The November Cutting

The November Cutting

Ion Dima left Mila 23 before the light came up.

The village was behind him in the dark: the white walls and the siniliu-painted doors and window frames, the low reed-thatched rooflines invisible against the pre-dawn sky. He had loaded the lotcă the evening before — the târpan wedged under the forward thwart, the coiled binding rope, the pole for the shallow channels, the thermos of tea wrapped in the canvas bag beneath the stern seat. The boat was his father's boat, built in Tulcea twenty years ago, flat-bottomed and narrow, four metres long, its hull riding close to the water when loaded and closer still when the reed was stacked in it. He cast off the mooring line and pushed out from the bank.

Mila 23 sat on the old Sulina arm fifty-three kilometres from Tulcea, and the name came from its position: the twenty-third nautical mile along the old Sulina channel from the open sea, measured in the system the river pilots had used before the main channel was shortened and straightened for navigation.
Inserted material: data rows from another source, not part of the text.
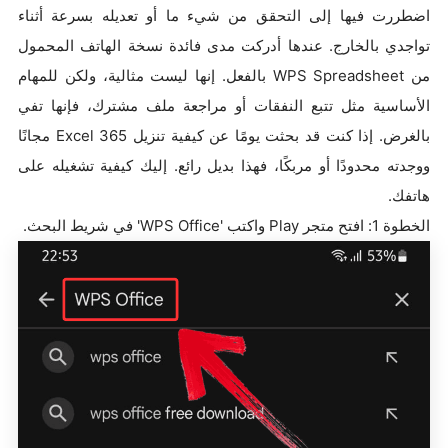
اضطررت فيها إلى التحقق من شيء ما أو تعديله بسرعة أثناء
تواجدي بالخارج. عندها أدركت مدى فائدة نسخة الهاتف المحمول
من WPS Spreadsheet بالفعل. إنها ليست مثالية، ولكن للمهام
الأساسية مثل تتبع النفقات أو مراجعة ملف مشترك، فإنها تفي
بالغرض. إذا كنت قد بحثت يومًا عن كيفية تنزيل Excel 365 مجانًا
ووجدته محدودًا أو مربكًا، فهذا بديل رائع. إليك كيفية تشغيله على
هاتفك.
الخطوة 1: افتح متجر Play واكتب 'WPS Office' في شريط البحث.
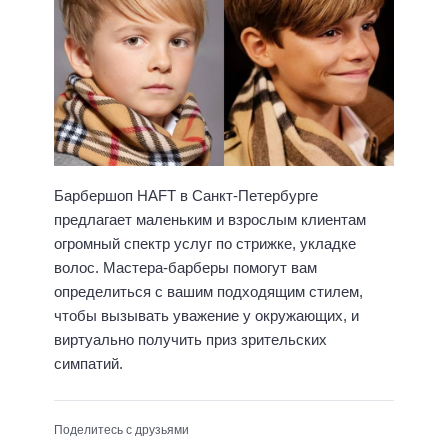
Барбершоп HAFT в Санкт-Петербурге
предлагает маленьким и взрослым клиентам
огромный спектр услуг по стрижке, укладке
волос. Мастера-барберы помогут вам
определиться с вашим подходящим стилем,
чтобы вызывать уважение у окружающих, и
виртуально получить приз зрительских
симпатий.
Поделитесь с друзьями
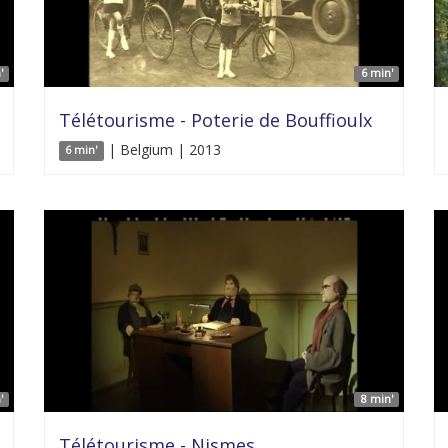
'
6 min'
Télétourisme - Poterie de Bouffioulx
| Belgium | 2013
6 min'
'
8 min'
Télétourisme - Nismes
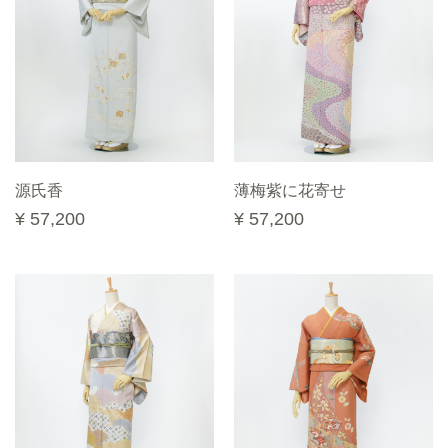
源氏香
薄梅紫に花寄せ
¥ 57,200
¥ 57,200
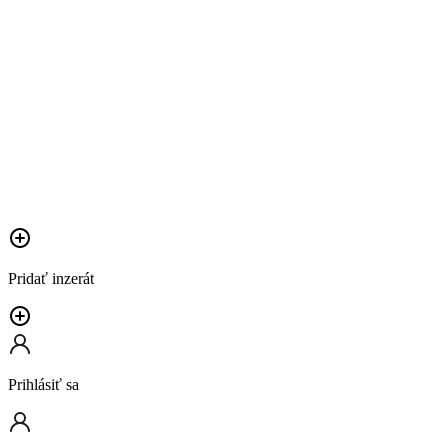
Pridať inzerát
Prihlásiť sa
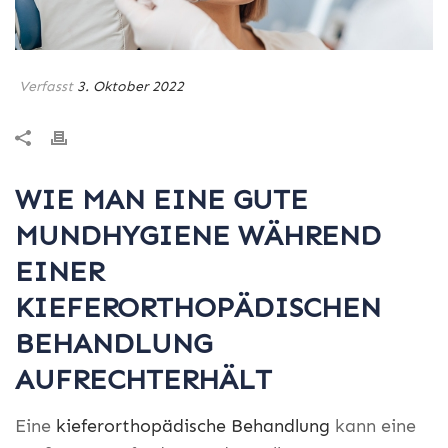
Verfasst
3. Oktober 2022
WIE MAN EINE GUTE
MUNDHYGIENE WÄHREND
EINER
KIEFERORTHOPÄDISCHEN
BEHANDLUNG
AUFRECHTERHÄLT
Eine
kieferorthopädische Behandlung
kann eine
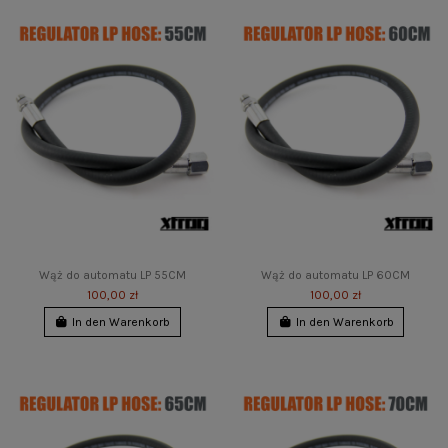
Wąż do automatu LP 55CM
Wąż do automatu LP 60CM
100,00 zł
100,00 zł
In den Warenkorb
In den Warenkorb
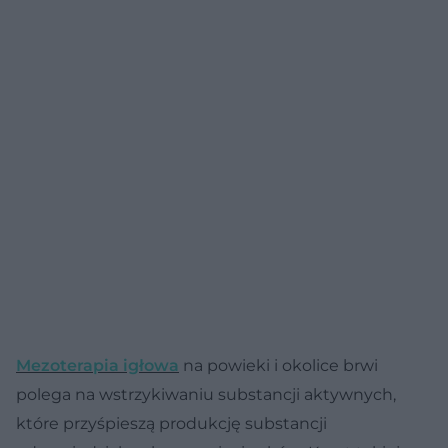
Mezoterapia igłowa
na powieki i okolice brwi
polega na wstrzykiwaniu substancji aktywnych,
które przyśpieszą produkcję substancji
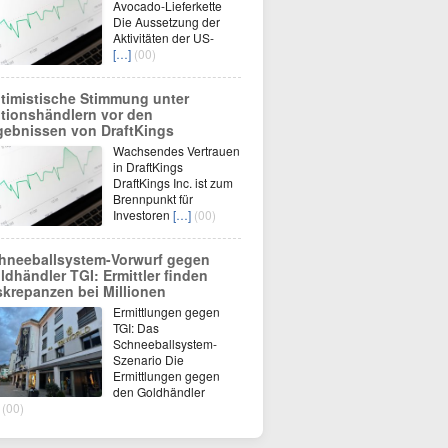
Avocado-Lieferkette
Die Aussetzung der
Aktivitäten der US-
[…]
(00)
timistische Stimmung unter
tionshändlern vor den
gebnissen von DraftKings
Wachsendes Vertrauen
in DraftKings
DraftKings Inc. ist zum
Brennpunkt für
Investoren
[…]
(00)
hneeballsystem-Vorwurf gegen
ldhändler TGI: Ermittler finden
skrepanzen bei Millionen
Ermittlungen gegen
TGI: Das
Schneeballsystem-
Szenario Die
Ermittlungen gegen
den Goldhändler
(00)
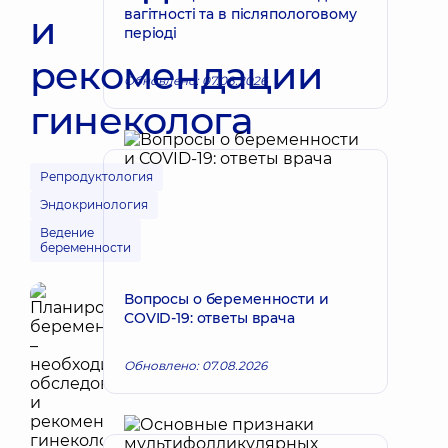
вагітності та в післяпологовому
и
періоді
рекомендации
Обновлено: 07.08.2026
гинеколога
Репродуктология
Эндокринология
Ведение
беременности
Вопросы о беременности и
COVID-19: ответы врача
Обновлено: 07.08.2026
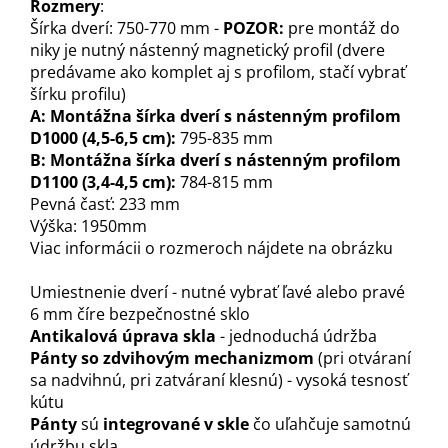
Rozmery
:
Šírka dverí: 750-770 mm -
POZOR:
pre montáž do
niky je nutný nástenný magnetický profil (dvere
predávame ako komplet aj s profilom, stačí vybrať
šírku profilu)
A: Montážna šírka dverí s nástenným profilom
D1000 (4,5-6,5 cm):
795-835 mm
B: Montážna šírka dverí s nástenným profilom
D1100 (3,4-4,5 cm):
784-815 mm
Pevná časť: 233 mm
Výška: 1950mm
Viac informácii o rozmeroch nájdete na obrázku
Umiestnenie dverí - nutné vybrať ľavé alebo pravé
6 mm číre bezpečnostné sklo
Antikalová úprava skla
- jednoduchá údržba
Pánty so zdvihovým mechanizmom
(pri otváraní
sa nadvihnú, pri zatváraní klesnú) - vysoká tesnosť
kútu
Pánty
sú
integrované v skle
čo uľahčuje samotnú
údržbu skla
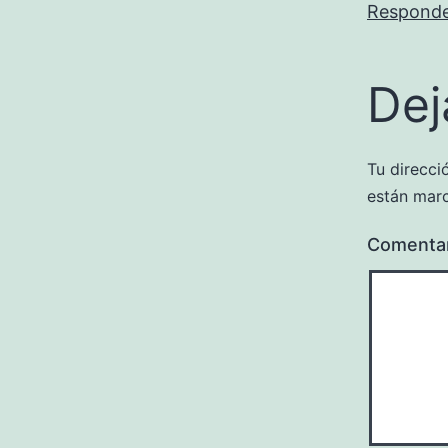
Respond
Dej
Tu direcci
están mar
Comenta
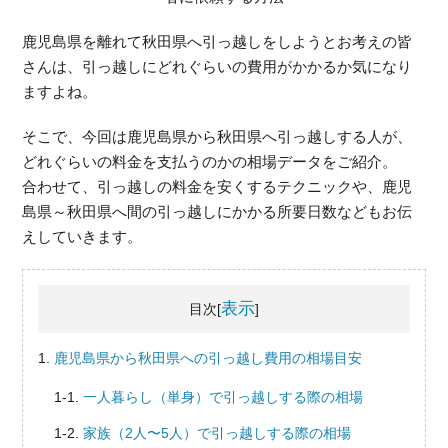
鹿児島県を離れて秋田県へ引っ越しをしようとお考えの皆
さんは、引っ越しにどれぐらいの費用がかかるか気になり
ますよね。
そこで、今回は鹿児島県から秋田県へ引っ越しする人が、
どれぐらいの料金を支払うのかの相場データをご紹介。
合わせて、引っ越しの料金を安くするテクニックや、鹿児
島県～秋田県へ間の引っ越しにかかる所要日数などもお伝
えしていきます。
表示
目次[
]
鹿児島県から秋田県への引っ越し費用の相場目安
一人暮らし（単身）で引っ越しする際の相場
家族（2人〜5人）で引っ越しする際の相場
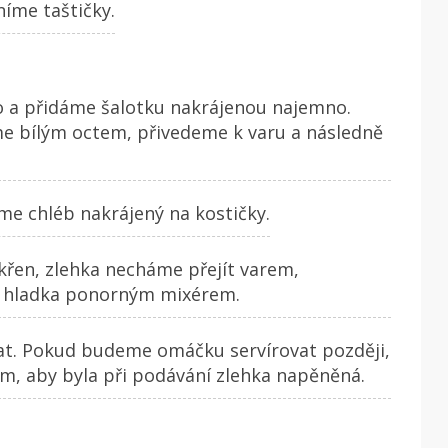
níme taštičky.
 a přidáme šalotku nakrájenou najemno.
me bílým octem, přivedeme k varu a následně
me chléb nakrájený na kostičky.
křen, zlehka necháme přejít varem,
 hladka ponorným mixérem.
t. Pokud budeme omáčku servírovat později,
em, aby byla při podávání zlehka napěněná.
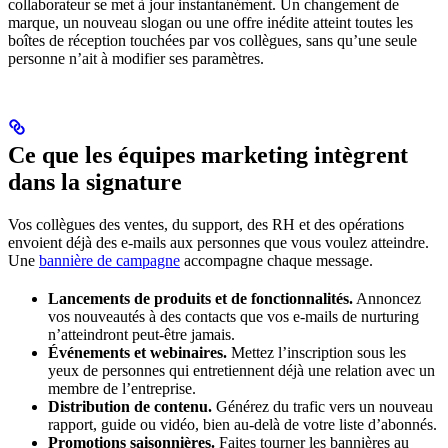
collaborateur se met à jour instantanément. Un changement de
marque, un nouveau slogan ou une offre inédite atteint toutes les
boîtes de réception touchées par vos collègues, sans qu’une seule
personne n’ait à modifier ses paramètres.
Ce que les équipes marketing intègrent
dans la signature
Vos collègues des ventes, du support, des RH et des opérations
envoient déjà des e-mails aux personnes que vous voulez atteindre.
Une
bannière de campagne
accompagne chaque message.
Lancements de produits et de fonctionnalités.
Annoncez
vos nouveautés à des contacts que vos e-mails de nurturing
n’atteindront peut-être jamais.
Événements et webinaires.
Mettez l’inscription sous les
yeux de personnes qui entretiennent déjà une relation avec un
membre de l’entreprise.
Distribution de contenu.
Générez du trafic vers un nouveau
rapport, guide ou vidéo, bien au-delà de votre liste d’abonnés.
Promotions saisonnières.
Faites tourner les bannières au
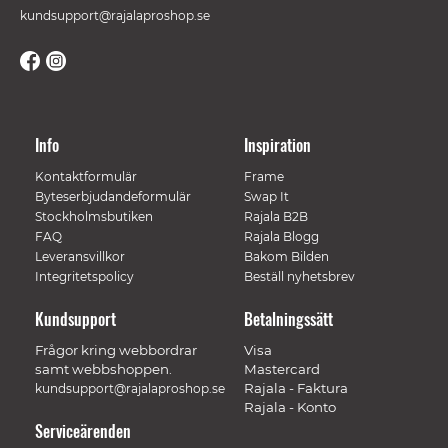
kundsupport@rajalaproshop.se
Info
Inspiration
Kontaktformulär
Frame
Byteserbjudandeformulär
Swap It
Stockholmsbutiken
Rajala B2B
FAQ
Rajala Blogg
Leveransvillkor
Bakom Bilden
Integritetspolicy
Beställ nyhetsbrev
Kundsupport
Betalningssätt
Frågor kring webbordrar
Visa
samt webbshoppen.
Mastercard
Rajala - Faktura
kundsupport@rajalaproshop.se
Rajala - Konto
Serviceärenden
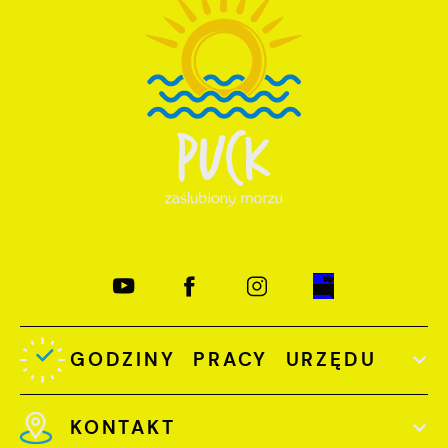
GODZINY PRACY URZĘDU
KONTAKT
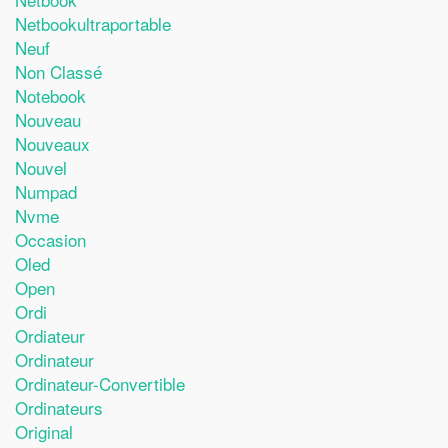
Netbookultraportable
Neuf
Non Classé
Notebook
Nouveau
Nouveaux
Nouvel
Numpad
Nvme
Occasion
Oled
Open
Ordi
Ordiateur
Ordinateur
Ordinateur-Convertible
Ordinateurs
Original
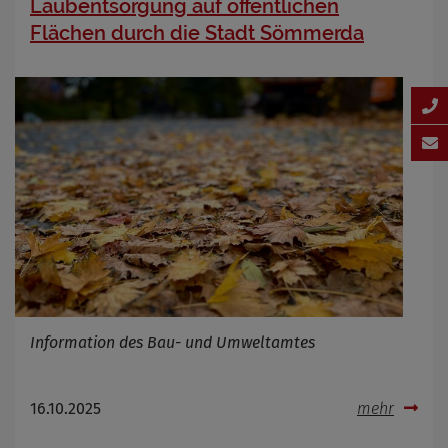
Laubentsorgung auf öffentlichen
Flächen durch die Stadt Sömmerda
Information des Bau- und Umweltamtes
16.10.2025
mehr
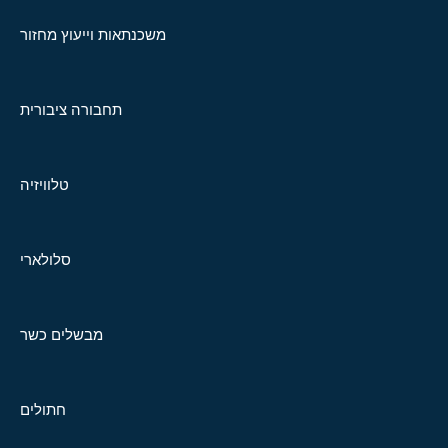
משכנתאות וייעוץ מחזור
תחבורה ציבורית
טלוויזיה
סלולארי
מבשלים כשר
חתולים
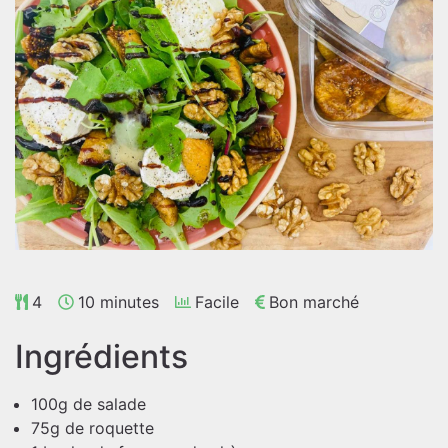
4
10 minutes
Facile
Bon marché
Ingrédients
100g de salade
75g de roquette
The village was accessible only by water. There was no road. The supply boat from Tulcea came twice weekly, and what the supply boat did not bring, the village made or grew or caught. It was a village of four hundred people in houses that had stood since the eighteenth and nineteenth centuries, most of them built in the Lipovan way: stone foundations, adobe walls, reed roofs, the whole painted white with the ultramarine blue — the siniliu — applied to every door and window frame and the decorative carved wooden frieze under the eaves.